Behind the Candelabra convence como crónica de un amor extraviado en el vértigo del lujo y la fama, incluso como retrato ambiental de un tiempo y un lugar, a pesar de su diseño de producción televisivo. Hemos disfrutado la implicación y el lucimiento de dos actores que encuentran la medida de sus personajes,
la comedia nos ha hecho reír y el drama nos ha dejado fríos, la medida del relato no justifica 120 minutos algo estirados. Tampoco su energía cinemática ofrece las señales perdurables de un verdadero estilo, como hiciera Paul Thomas Anderson en
Boogie Nights, una más que manifiesta referencia del filme. Con todo, deberíamos alegrarnos de que Soderbergh haya decidido tomarse un descanso.

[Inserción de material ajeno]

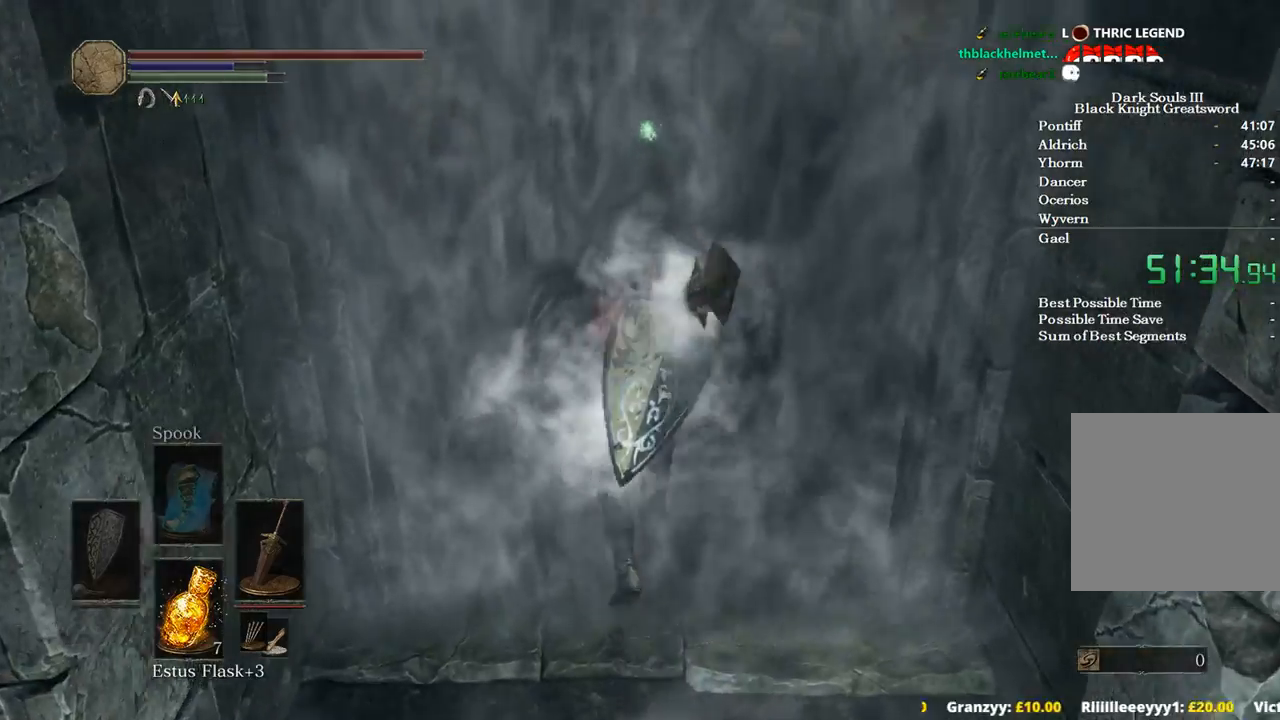
{"buttons": [], "left_stick": "up", "right_stick": "center", "events": []}
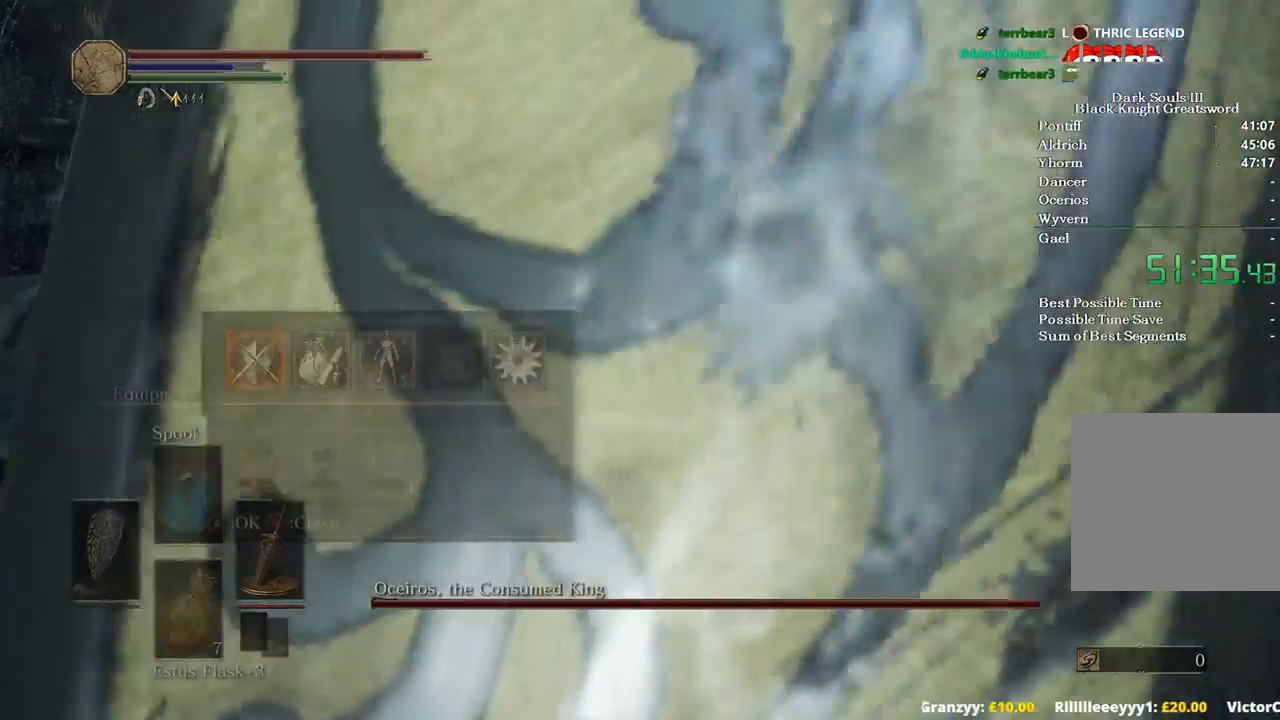
{"buttons": [], "left_stick": "up", "right_stick": "center", "events": []}
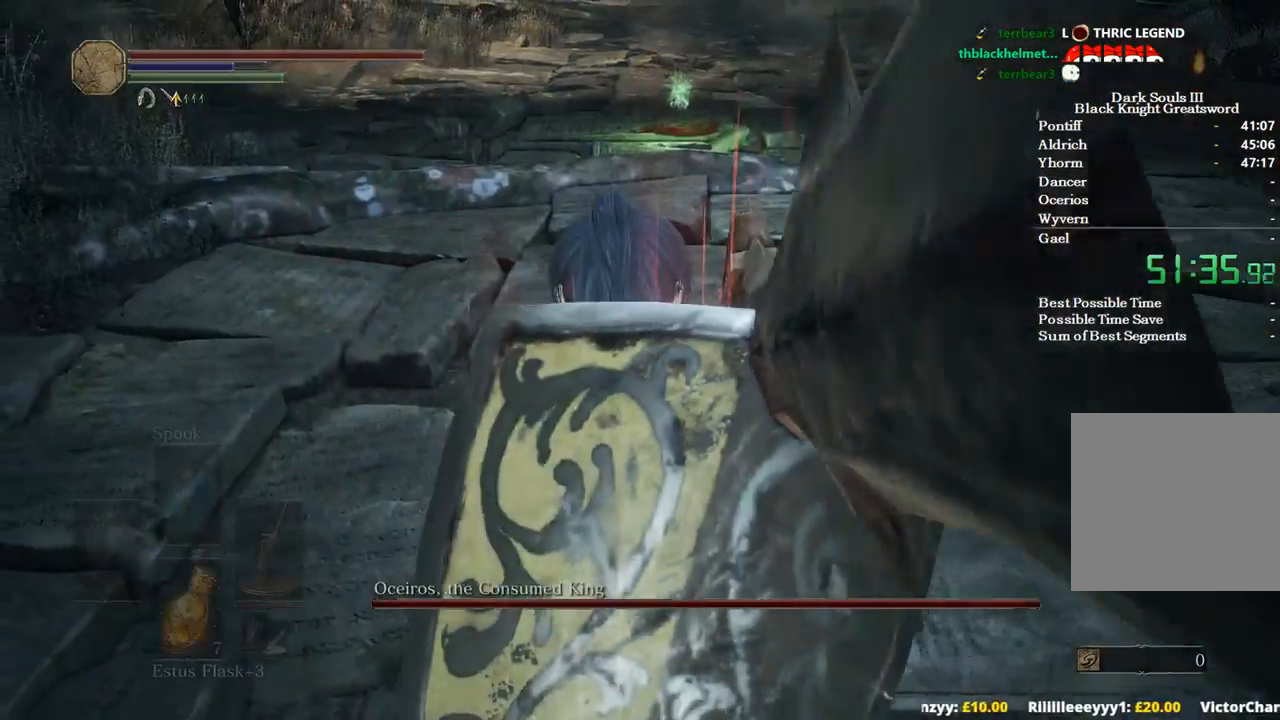
{"buttons": [], "left_stick": "up", "right_stick": "center", "events": []}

Valeria Bruni Tedeschi y Louis Garrel en Un castillo en Italia
También se ha presentado la segunda película italiana en la selección a concurso,
Un castillo en Italia, tercer largometraje de Valeria Bruni Tedeschi, actriz que recordamos con admiración en su papel para
Un couple parfait, de Nobuhiro Suwa, y autora de E
s más fácil para un camello... y
Actrices. Cautiva su audacia tanto delante como detrás de la cámara, filmando con libertad y frescura una autoficción en la que relata una nueva historia en el festival sobre los infiernos y perversiones del triángulo riqueza, poder y fama. (Y ya van muchas: Luhrmann, Coppola, Miike, Sorrentino, Soderbergh, Claire Denis...). Diferencia a Bruni Tedeschi del resto su coraje para expiar un relato en clave autobiográfica, dedicado a su hermano fallecido de SIDA, y cuyos últimos días convoca en el film, así como la venta del castillo familiar, su relación con el actor Louis Garrel, su inconsumable deseo maternal. La hermana de quien fuera la mismísima primera dama de Francia retrata su mundo interior y su entorno familiar en un tono desenfadado y sin indulgencias, invitando a la autoparodia pero sin esquivar la dulzura, si bien
la distancia entre las imágenes y las emociones no invita nunca a habitar su universo, por más que se esfuerce, sino más bien a contemplar la película como un voyeur repartiendo compasión. Es mucho más fácil (y tentador) entrar en la Roma de Sorrentino.